##### Record extracts
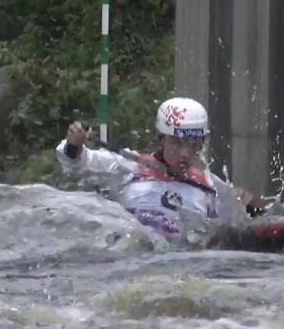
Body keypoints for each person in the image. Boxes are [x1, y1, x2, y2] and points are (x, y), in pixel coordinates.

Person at [56, 97, 264, 239]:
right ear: (160, 137)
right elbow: (77, 162)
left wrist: (248, 203)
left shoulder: (209, 185)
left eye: (193, 144)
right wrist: (74, 144)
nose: (185, 153)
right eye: (177, 143)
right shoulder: (129, 166)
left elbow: (243, 224)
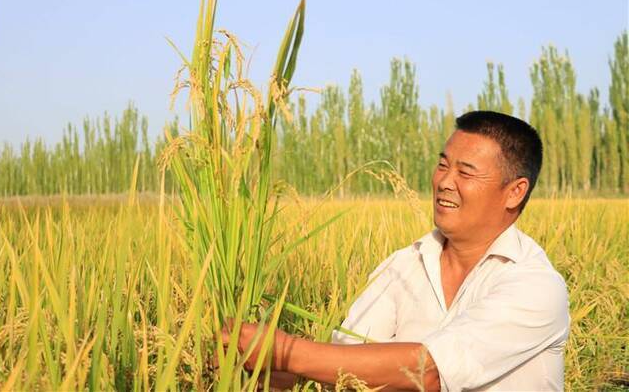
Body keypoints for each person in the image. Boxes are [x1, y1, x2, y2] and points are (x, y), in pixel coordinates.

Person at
##########
- Requirement -
Pictures do not belong in the copy. Repeat only the lines from the top of the records through the line containing "nose: (185, 153)".

- Task solution -
Body keypoints for each person in the image. Boxes are [x1, y1, x2, y2] and points are (x, y), in pixel coordinates.

Person at [56, 97, 264, 239]:
right ear: (160, 137)
right elbow: (77, 162)
left wrist: (248, 203)
left shoulder: (209, 185)
left eye: (193, 144)
right wrist: (74, 144)
nose: (185, 153)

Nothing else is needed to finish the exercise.